## WHAT NEEDS TO BE DONE:
Rewrite the records beginning with the line that contains "Where does the" and continuing through the end of the records, replacing "chart" with "graph" and leaving everything else unchanged. Leave the pictures out of your answer.

## DATASET EXCERPTS:
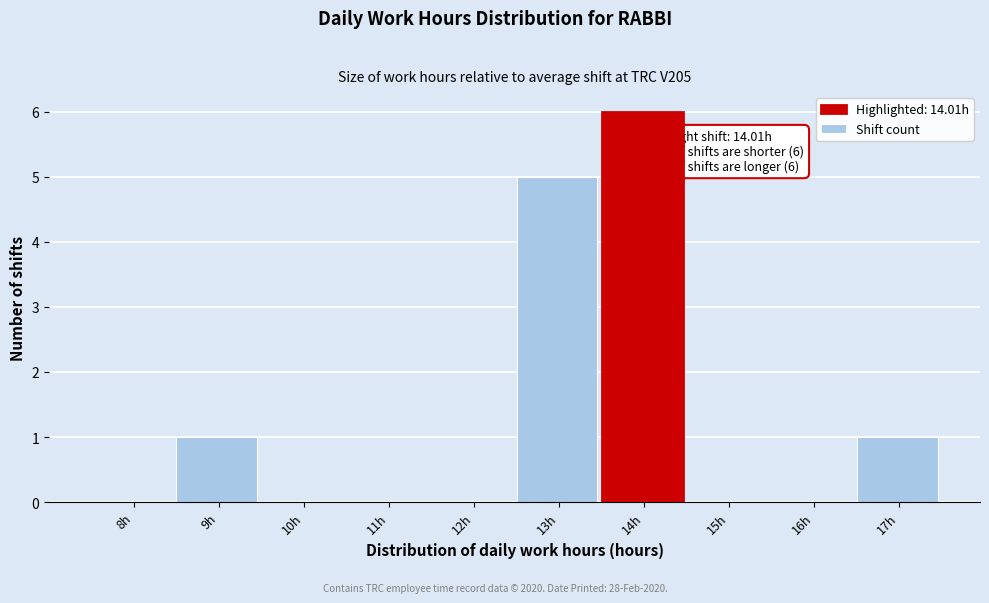

Reading left to right, what are all the values shown in this chart?

8h=0	9h=1	10h=0	11h=0	12h=0	13h=5	14h=6	15h=0	16h=0	17h=1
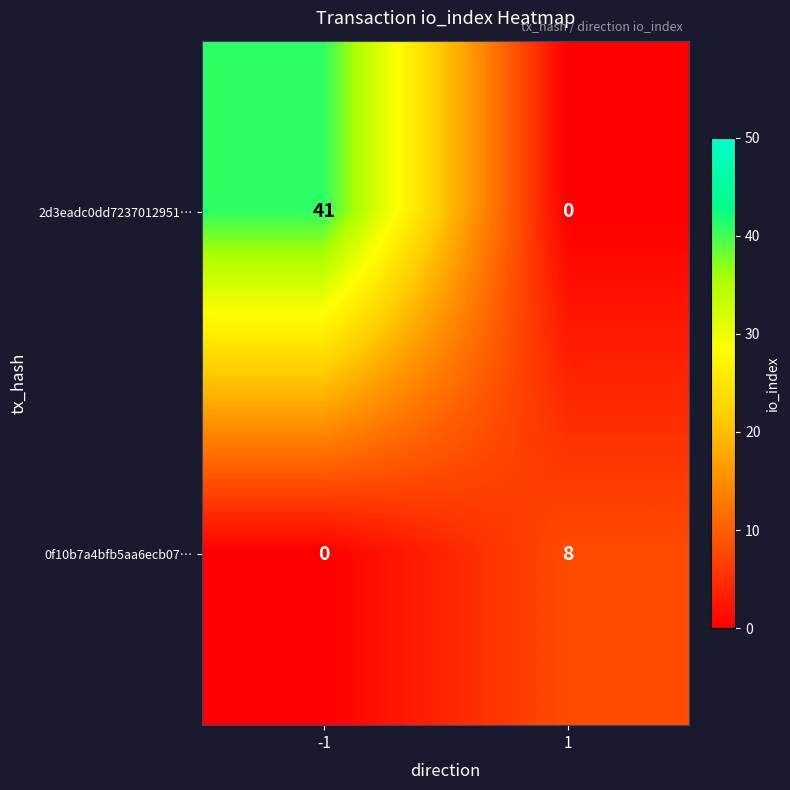

What is the greatest value displayed?

41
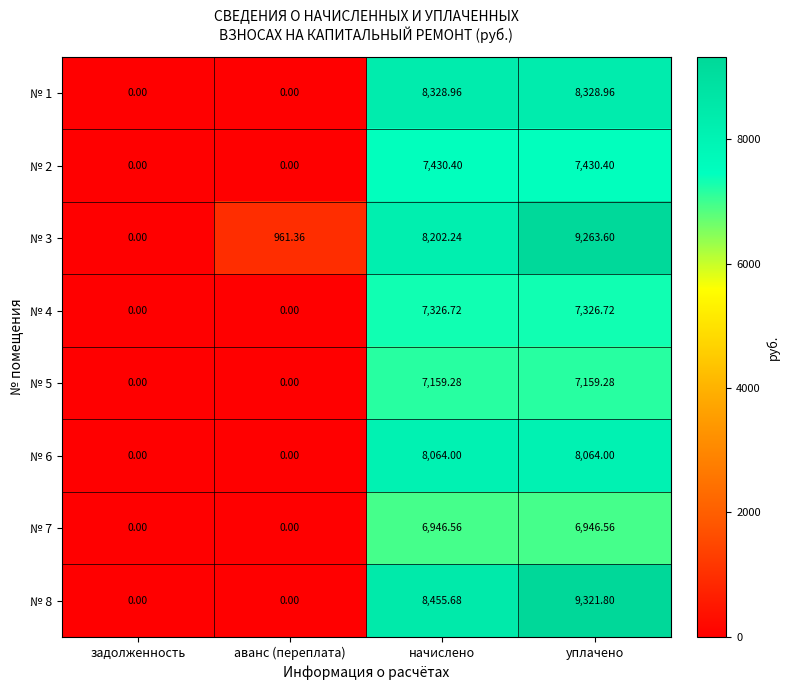

Where does the № 8 series first go above 8455?

начислено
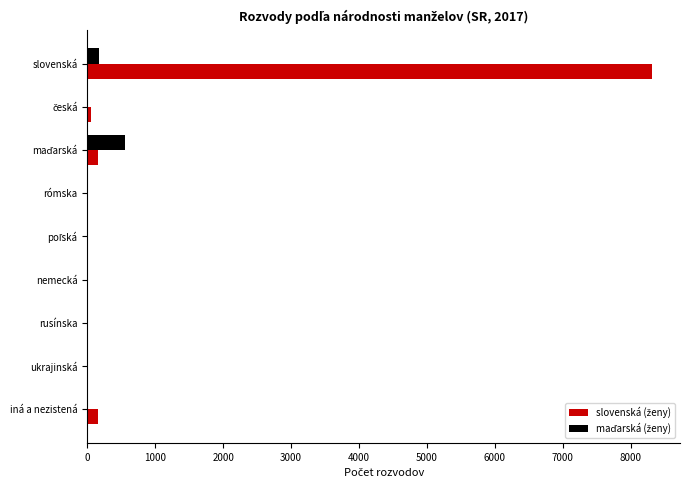

At which category is the sum across all series the highest?

slovenská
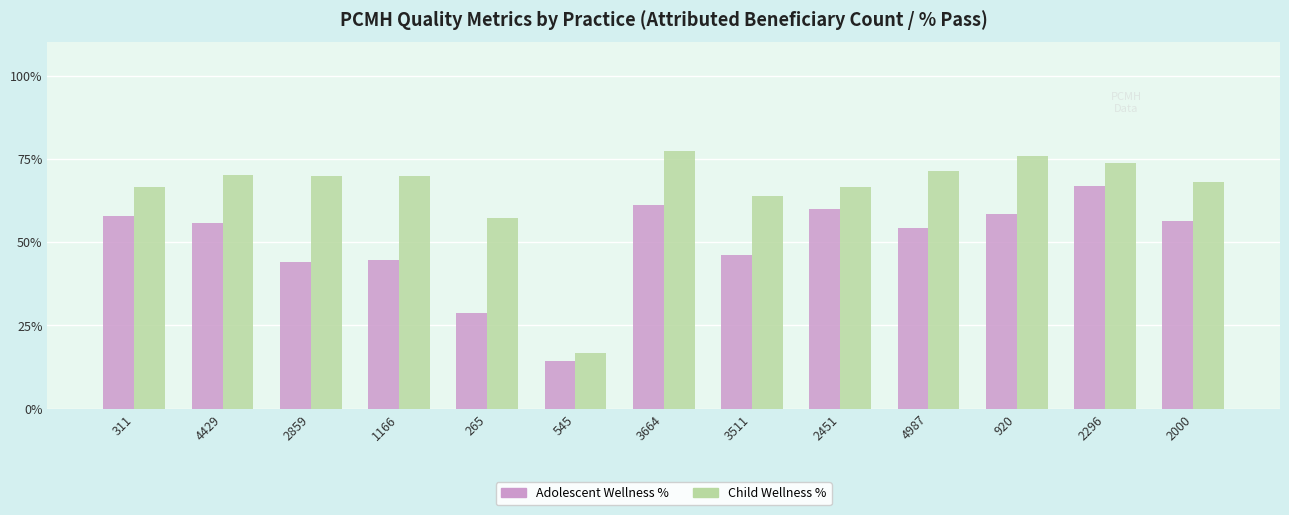

Does the chart contain any negative values?

No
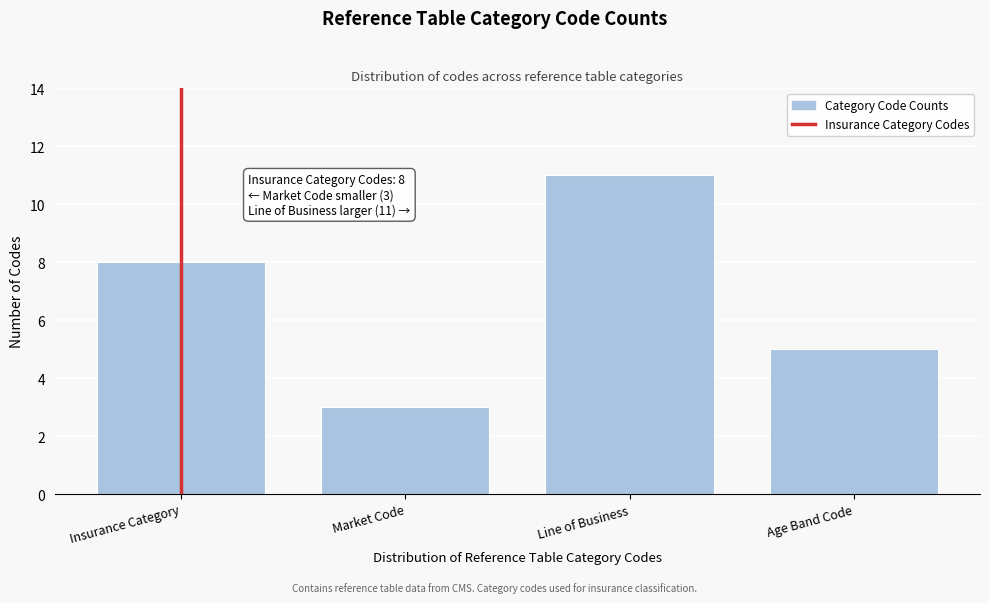

Reading left to right, what are all the values shown in this chart?

8	3	11	5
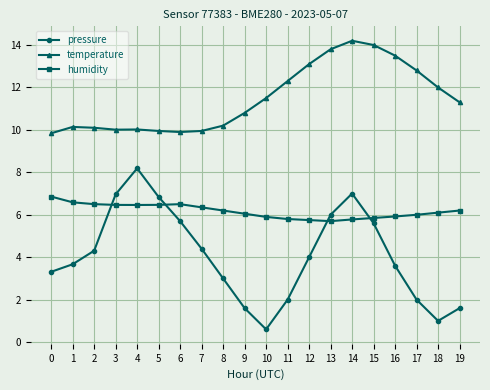

What is the value of the pressure point at the 8th from the left?

4.4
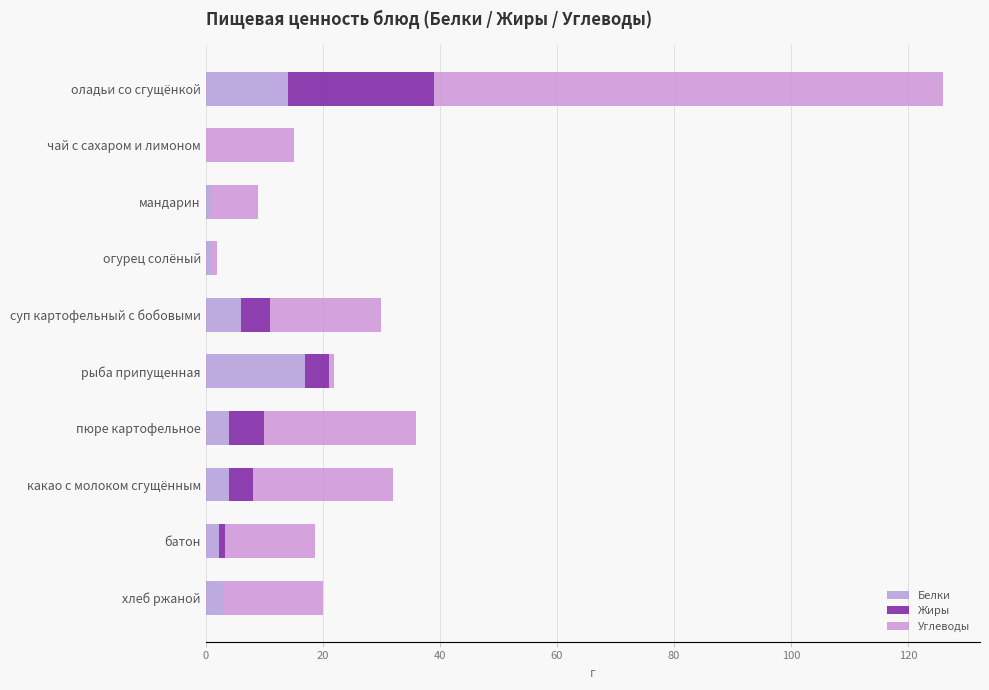

Which series has the largest range (max minus min)?

Углеводы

## OUTPUT OF THE EXERCISE:
Where does the № 8 series first go above 8455?

начислено

At which category is the sum across all series the highest?

slovenská

Does the graph contain any negative values?

No

Reading left to right, what are all the values shown in this graph?

8	3	11	5

What is the value of the pressure point at the 8th from the left?

4.4

Which series has the largest range (max minus min)?

Углеводы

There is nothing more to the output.